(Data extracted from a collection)
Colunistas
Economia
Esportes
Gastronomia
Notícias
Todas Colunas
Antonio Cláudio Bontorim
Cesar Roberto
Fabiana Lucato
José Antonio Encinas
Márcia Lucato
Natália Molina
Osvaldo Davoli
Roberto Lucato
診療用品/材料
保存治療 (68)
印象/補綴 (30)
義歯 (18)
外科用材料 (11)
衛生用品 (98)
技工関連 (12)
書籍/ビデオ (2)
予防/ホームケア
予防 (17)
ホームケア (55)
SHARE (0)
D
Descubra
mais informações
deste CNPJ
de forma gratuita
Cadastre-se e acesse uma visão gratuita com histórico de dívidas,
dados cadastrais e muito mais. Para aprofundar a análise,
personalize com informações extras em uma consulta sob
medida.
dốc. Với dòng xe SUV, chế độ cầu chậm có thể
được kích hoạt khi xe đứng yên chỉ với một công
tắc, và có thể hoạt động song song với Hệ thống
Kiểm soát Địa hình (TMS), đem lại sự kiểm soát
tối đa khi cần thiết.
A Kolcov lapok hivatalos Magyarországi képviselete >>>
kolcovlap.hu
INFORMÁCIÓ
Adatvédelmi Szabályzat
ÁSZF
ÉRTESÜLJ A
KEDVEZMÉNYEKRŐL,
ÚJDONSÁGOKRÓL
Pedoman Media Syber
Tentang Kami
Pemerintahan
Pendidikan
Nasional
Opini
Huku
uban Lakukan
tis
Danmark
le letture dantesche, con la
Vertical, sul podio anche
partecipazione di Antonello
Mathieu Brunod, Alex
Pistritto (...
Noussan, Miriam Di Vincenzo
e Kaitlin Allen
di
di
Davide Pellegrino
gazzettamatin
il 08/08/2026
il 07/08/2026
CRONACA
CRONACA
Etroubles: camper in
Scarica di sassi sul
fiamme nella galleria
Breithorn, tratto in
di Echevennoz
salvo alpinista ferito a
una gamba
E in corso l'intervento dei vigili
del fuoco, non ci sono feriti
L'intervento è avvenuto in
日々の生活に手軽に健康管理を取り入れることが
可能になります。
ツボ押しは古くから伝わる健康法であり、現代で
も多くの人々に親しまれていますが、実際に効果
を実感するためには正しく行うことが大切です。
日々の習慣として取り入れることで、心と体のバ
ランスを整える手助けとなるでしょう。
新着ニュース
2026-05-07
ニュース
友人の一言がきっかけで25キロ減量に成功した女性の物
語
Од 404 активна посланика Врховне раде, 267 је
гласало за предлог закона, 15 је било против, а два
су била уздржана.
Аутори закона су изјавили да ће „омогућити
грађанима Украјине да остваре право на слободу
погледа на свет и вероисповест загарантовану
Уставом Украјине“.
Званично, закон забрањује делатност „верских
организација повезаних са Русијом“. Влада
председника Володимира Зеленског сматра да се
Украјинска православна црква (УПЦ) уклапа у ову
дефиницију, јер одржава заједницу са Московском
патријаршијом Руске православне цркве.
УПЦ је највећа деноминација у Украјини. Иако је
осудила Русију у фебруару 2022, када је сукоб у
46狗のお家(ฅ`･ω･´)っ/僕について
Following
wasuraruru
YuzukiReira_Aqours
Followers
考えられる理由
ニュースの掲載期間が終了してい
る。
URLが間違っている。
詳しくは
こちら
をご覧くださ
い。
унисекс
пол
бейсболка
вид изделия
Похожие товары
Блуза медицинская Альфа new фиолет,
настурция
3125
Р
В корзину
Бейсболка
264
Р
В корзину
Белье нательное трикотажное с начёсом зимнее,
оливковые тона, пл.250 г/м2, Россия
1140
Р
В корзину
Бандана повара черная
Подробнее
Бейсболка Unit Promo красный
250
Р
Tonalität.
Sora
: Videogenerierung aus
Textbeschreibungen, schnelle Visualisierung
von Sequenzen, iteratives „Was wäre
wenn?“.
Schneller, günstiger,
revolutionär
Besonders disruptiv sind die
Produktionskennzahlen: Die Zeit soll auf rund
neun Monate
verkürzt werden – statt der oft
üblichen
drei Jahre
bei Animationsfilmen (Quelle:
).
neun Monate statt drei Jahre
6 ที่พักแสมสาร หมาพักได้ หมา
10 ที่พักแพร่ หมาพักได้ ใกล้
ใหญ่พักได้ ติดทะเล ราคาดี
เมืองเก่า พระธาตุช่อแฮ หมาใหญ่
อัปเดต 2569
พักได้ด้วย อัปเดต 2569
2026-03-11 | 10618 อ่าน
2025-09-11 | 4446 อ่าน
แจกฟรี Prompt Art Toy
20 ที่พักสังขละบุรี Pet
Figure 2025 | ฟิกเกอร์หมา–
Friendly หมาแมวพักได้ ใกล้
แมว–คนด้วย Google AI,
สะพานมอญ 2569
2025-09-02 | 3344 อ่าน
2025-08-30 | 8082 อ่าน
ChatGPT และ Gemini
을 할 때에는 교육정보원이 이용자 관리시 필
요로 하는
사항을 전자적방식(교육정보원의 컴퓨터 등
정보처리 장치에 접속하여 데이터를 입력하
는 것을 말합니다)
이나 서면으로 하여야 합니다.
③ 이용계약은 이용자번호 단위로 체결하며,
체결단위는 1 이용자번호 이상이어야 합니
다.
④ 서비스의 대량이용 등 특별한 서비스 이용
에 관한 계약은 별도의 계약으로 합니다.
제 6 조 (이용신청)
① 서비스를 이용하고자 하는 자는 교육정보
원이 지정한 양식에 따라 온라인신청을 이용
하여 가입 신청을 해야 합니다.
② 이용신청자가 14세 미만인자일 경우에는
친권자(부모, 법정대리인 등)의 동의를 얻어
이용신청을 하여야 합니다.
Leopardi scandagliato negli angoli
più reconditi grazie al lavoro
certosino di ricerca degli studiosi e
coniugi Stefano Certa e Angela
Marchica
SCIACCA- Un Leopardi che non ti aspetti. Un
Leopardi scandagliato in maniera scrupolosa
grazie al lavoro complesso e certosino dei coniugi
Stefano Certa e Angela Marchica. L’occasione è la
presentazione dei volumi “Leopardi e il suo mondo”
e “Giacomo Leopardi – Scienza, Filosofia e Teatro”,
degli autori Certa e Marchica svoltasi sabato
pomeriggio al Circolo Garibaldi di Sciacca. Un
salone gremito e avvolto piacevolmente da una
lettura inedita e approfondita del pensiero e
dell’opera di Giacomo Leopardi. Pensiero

§ TASK INSTRUCTIONS:
Which lines of the listing contain the string "Giacomo"? Report each of them in full, treating uppercase and lowercase as distinct.

§ SOLVED EXERCISE:
e “Giacomo Leopardi – Scienza, Filosofia e Teatro”,
dell’opera di Giacomo Leopardi. Pensiero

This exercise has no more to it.